Den Kritikern des Wirtschaftsflügels kam man einen weiteren großen Schritt entgegen: Die Fraktionsspitzen einigten sich auf die Einsetzung einer Arbeitsgruppe, die bis zum Herbst erste Vorschläge zu flexiblen Übergängen in den Ruhestand erarbeiten soll. Die Arbeitsgruppe prüft, wie bis zum Erreichen der Regelaltersgrenze von künftig 67 Jahren und darüber hinaus flexibel weitergearbeitet werden kann. Schon heute gibt es die Möglichkeit von Teilrenten vor der Altersgrenze – allerdings mit starren Hinzuverdienstgrenzen. Das soll künftig einfacher und flexibler möglich sein. MIT-Chef Linnemann zeigte sich erfreut, dass die Große Koalition „unseren Vorschlag der Flexi-Rente in das Rentenpaket aufgenommen hat“. Davon profitierten Arbeitgeber und Arbeitnehmer: Die einen könnte ihre Fachkräfte länger im Betrieb halten, die anderen können etwas dazu verdienen.

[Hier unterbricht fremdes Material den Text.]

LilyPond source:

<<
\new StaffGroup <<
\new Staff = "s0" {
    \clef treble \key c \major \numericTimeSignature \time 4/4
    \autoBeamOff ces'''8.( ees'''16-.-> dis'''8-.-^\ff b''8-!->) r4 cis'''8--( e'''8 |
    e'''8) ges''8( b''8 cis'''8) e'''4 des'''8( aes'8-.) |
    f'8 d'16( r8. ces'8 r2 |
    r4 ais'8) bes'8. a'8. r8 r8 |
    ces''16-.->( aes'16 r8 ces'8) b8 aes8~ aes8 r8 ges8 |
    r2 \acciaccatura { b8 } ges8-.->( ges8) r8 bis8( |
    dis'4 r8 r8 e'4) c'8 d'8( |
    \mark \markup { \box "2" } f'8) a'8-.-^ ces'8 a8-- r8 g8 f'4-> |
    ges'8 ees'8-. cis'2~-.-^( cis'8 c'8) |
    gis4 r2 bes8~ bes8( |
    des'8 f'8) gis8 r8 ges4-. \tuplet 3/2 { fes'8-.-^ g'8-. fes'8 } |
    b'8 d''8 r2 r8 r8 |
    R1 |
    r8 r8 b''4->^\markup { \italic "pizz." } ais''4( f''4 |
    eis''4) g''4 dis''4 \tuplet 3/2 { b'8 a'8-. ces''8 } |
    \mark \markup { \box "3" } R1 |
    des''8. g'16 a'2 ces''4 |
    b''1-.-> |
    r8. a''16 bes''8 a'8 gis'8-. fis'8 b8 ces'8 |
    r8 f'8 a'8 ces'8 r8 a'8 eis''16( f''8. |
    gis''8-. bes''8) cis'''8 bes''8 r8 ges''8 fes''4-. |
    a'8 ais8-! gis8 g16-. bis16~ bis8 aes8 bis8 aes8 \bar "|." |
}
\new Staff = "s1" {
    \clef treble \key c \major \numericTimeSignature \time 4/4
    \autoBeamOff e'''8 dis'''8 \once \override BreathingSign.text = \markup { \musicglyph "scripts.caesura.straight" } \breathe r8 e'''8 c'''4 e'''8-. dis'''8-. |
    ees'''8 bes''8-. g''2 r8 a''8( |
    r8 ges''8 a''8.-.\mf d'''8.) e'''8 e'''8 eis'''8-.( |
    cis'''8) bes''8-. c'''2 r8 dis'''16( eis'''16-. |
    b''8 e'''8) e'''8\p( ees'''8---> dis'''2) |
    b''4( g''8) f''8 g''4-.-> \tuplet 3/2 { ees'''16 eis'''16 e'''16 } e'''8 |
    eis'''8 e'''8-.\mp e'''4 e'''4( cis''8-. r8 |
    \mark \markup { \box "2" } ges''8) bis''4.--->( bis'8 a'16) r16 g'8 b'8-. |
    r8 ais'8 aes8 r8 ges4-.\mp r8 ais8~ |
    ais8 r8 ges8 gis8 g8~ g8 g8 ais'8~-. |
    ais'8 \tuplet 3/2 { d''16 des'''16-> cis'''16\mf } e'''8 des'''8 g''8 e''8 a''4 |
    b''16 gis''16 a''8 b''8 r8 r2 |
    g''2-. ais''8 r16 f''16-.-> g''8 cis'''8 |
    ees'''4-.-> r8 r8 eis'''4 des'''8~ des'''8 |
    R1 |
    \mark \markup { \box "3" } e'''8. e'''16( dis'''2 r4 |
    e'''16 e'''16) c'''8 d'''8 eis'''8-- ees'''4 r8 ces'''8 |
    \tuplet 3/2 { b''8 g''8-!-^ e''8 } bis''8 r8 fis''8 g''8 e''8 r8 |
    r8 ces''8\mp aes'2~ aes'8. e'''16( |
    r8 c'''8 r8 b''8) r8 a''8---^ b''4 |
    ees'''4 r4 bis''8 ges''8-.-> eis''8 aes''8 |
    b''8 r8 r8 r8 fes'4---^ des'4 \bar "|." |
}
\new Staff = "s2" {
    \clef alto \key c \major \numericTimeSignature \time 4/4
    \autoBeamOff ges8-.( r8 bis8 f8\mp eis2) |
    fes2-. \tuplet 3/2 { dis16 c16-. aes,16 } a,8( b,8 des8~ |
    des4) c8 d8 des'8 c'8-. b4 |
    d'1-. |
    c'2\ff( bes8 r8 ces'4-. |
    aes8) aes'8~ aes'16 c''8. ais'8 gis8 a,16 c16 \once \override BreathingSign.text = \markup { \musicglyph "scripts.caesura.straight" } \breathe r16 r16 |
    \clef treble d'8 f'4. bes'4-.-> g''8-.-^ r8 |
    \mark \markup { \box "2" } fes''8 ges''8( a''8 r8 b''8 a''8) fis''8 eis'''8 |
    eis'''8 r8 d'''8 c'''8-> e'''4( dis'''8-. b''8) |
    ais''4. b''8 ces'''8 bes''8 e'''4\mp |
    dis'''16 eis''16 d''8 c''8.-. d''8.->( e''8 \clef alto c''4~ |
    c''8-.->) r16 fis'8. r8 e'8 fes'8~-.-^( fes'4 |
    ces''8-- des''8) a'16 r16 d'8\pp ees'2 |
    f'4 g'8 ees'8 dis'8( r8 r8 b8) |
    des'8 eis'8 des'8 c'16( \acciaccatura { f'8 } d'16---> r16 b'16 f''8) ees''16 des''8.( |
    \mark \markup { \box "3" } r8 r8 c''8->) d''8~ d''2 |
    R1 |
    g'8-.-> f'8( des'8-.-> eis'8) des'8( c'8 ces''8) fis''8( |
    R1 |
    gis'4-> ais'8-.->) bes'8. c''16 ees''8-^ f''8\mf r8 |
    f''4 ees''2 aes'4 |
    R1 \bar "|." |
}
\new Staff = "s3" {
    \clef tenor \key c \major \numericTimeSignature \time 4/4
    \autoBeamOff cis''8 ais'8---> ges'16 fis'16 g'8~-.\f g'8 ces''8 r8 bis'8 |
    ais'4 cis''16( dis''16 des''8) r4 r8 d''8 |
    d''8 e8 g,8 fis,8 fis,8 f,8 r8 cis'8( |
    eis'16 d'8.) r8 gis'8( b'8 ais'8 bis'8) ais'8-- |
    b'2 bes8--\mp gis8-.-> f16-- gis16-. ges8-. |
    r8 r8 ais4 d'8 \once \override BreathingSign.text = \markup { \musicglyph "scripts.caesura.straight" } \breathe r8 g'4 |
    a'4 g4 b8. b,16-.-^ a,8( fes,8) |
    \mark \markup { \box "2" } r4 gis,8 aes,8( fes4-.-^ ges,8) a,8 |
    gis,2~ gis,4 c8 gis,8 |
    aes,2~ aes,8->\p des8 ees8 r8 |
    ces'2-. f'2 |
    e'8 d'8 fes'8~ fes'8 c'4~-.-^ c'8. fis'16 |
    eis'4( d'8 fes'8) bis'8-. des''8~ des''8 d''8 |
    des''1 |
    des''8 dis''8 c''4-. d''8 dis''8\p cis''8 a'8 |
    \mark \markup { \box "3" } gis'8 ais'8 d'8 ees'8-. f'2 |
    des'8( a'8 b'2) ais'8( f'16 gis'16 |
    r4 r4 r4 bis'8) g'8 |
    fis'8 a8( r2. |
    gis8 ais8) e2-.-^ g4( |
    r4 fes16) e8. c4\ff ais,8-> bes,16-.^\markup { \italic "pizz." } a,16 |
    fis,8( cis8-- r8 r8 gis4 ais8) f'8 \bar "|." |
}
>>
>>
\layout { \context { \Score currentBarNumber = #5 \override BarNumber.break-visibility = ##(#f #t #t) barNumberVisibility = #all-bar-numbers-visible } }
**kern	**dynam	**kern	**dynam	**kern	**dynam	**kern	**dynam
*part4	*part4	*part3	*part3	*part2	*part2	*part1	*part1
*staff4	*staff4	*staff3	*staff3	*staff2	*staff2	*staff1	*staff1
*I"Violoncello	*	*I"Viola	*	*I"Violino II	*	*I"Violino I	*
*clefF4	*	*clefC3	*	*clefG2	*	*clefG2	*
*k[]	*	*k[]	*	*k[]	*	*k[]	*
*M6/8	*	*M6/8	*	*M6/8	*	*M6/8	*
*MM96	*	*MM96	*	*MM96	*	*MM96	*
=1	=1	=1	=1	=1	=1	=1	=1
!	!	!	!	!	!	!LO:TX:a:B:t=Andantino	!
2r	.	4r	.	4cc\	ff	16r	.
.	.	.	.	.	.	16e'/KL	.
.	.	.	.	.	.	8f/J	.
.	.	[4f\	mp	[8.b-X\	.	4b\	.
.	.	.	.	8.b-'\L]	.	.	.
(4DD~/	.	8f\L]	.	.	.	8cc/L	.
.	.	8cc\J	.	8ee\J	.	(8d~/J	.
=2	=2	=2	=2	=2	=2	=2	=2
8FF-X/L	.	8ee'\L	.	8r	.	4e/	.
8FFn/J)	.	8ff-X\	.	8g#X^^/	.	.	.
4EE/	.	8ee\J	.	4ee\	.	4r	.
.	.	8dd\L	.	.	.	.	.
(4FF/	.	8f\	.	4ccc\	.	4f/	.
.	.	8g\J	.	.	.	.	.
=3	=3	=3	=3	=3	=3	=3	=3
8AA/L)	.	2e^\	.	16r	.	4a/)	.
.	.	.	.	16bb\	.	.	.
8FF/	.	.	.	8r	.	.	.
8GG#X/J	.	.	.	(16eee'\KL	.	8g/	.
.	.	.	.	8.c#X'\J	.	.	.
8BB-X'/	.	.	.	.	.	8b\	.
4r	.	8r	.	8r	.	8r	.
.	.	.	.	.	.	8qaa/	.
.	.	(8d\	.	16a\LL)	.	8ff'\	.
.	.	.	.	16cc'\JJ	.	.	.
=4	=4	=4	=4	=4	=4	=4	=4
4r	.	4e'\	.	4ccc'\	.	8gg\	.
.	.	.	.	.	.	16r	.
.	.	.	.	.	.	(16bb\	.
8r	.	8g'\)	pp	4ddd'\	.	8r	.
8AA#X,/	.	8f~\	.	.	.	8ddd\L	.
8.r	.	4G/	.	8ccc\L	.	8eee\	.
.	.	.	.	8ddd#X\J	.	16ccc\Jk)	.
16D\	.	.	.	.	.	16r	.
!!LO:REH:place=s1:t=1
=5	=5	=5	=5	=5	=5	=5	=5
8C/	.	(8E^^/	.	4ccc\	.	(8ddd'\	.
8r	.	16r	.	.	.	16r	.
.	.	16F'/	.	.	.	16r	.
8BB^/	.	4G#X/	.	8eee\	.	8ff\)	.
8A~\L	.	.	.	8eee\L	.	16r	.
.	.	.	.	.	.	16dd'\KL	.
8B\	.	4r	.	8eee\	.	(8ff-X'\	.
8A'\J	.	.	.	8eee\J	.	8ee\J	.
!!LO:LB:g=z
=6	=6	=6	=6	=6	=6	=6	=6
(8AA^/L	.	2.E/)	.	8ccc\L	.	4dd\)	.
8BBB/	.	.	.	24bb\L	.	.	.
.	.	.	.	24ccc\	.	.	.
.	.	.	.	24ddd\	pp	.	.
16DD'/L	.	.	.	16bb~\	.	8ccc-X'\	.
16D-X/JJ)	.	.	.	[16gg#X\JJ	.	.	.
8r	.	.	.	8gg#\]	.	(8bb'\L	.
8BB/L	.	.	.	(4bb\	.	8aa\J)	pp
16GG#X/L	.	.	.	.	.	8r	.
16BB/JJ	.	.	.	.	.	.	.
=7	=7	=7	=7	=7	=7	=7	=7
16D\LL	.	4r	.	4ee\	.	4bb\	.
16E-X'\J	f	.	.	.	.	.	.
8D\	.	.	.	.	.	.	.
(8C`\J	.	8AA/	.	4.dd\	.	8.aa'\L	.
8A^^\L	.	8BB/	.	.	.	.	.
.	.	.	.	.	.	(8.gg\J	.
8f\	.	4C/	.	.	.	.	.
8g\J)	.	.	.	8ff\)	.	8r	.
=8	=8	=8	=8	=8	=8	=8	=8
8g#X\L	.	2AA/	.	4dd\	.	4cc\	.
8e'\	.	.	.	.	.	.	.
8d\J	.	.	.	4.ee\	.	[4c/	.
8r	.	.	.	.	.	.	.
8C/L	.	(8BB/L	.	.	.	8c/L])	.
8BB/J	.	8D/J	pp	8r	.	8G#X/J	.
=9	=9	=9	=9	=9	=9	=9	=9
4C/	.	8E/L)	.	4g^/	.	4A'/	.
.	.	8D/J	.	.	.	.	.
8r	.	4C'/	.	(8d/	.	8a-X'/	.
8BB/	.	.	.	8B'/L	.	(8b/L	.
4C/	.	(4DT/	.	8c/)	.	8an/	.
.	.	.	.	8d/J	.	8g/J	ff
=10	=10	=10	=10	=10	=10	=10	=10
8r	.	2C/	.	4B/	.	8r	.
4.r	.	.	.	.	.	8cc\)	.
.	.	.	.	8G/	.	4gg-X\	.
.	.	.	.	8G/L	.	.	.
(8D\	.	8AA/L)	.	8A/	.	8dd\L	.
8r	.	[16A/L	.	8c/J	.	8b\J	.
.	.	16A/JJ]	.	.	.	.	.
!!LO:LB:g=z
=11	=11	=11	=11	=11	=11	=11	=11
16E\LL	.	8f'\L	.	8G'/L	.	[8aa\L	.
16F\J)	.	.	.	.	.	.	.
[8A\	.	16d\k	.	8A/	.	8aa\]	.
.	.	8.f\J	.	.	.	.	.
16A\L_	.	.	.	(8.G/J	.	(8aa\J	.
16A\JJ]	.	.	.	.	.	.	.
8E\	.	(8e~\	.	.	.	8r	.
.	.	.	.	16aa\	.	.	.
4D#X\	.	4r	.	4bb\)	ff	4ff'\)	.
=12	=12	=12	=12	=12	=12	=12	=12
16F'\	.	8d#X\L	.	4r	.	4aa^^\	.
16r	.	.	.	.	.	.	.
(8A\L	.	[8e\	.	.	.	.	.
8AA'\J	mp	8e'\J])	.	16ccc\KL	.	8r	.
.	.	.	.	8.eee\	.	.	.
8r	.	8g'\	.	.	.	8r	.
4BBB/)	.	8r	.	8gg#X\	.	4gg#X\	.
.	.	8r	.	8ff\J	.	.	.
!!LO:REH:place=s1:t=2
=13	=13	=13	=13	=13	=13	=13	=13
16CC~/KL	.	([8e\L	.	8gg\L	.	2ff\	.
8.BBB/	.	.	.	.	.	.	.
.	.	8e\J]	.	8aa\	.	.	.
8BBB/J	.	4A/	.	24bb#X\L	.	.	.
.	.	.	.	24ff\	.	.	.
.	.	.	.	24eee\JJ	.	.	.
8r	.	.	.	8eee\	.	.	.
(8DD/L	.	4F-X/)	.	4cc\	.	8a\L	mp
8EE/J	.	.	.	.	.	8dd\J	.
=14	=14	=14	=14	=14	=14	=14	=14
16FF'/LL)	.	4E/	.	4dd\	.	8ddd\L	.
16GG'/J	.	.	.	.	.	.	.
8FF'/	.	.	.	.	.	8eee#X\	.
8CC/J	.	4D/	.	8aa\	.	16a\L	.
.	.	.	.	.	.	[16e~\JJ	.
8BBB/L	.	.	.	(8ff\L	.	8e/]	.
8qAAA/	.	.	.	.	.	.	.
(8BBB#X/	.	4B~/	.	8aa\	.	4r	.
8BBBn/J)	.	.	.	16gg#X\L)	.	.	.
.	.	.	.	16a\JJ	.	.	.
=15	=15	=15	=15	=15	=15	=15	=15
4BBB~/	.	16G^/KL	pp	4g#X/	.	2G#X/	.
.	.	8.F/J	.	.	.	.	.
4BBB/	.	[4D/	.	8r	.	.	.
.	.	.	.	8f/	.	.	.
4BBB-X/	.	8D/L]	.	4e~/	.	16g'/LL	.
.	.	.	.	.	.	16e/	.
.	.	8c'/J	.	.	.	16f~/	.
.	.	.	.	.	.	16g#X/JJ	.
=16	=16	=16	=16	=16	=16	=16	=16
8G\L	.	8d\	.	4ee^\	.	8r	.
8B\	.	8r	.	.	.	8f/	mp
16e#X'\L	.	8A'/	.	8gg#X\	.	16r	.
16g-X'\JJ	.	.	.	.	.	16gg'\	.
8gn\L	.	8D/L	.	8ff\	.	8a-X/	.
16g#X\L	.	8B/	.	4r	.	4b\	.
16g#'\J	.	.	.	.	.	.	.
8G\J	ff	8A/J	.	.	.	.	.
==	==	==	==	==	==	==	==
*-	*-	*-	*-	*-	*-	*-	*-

Das Rentenpaket kostet bis 2030 etwa 160 Milliarden Euro. Der Löwenanteil wird von den Beitragszahlern, also Arbeitnehmern und Arbeitgebern, und den Rentnern getragen. Die Rücklagen der Rentenversicherung von derzeit über 30 Milliarden Euro werden bis 2018 nahezu aufgezehrt. Ab 2019 soll eine Anhebung des Beitragssatzes deutlich mehr Geld in die Kassen spülen. Auch nach 2020 tragen laut Rentenversicherung die Beitragszahler und Rentner etwa drei Viertel der Kosten: Der höhere Beitragssatz und höhere Rentenausgaben dämpfen die jährliche Rentenerhöhung und verringern das Rentenniveau.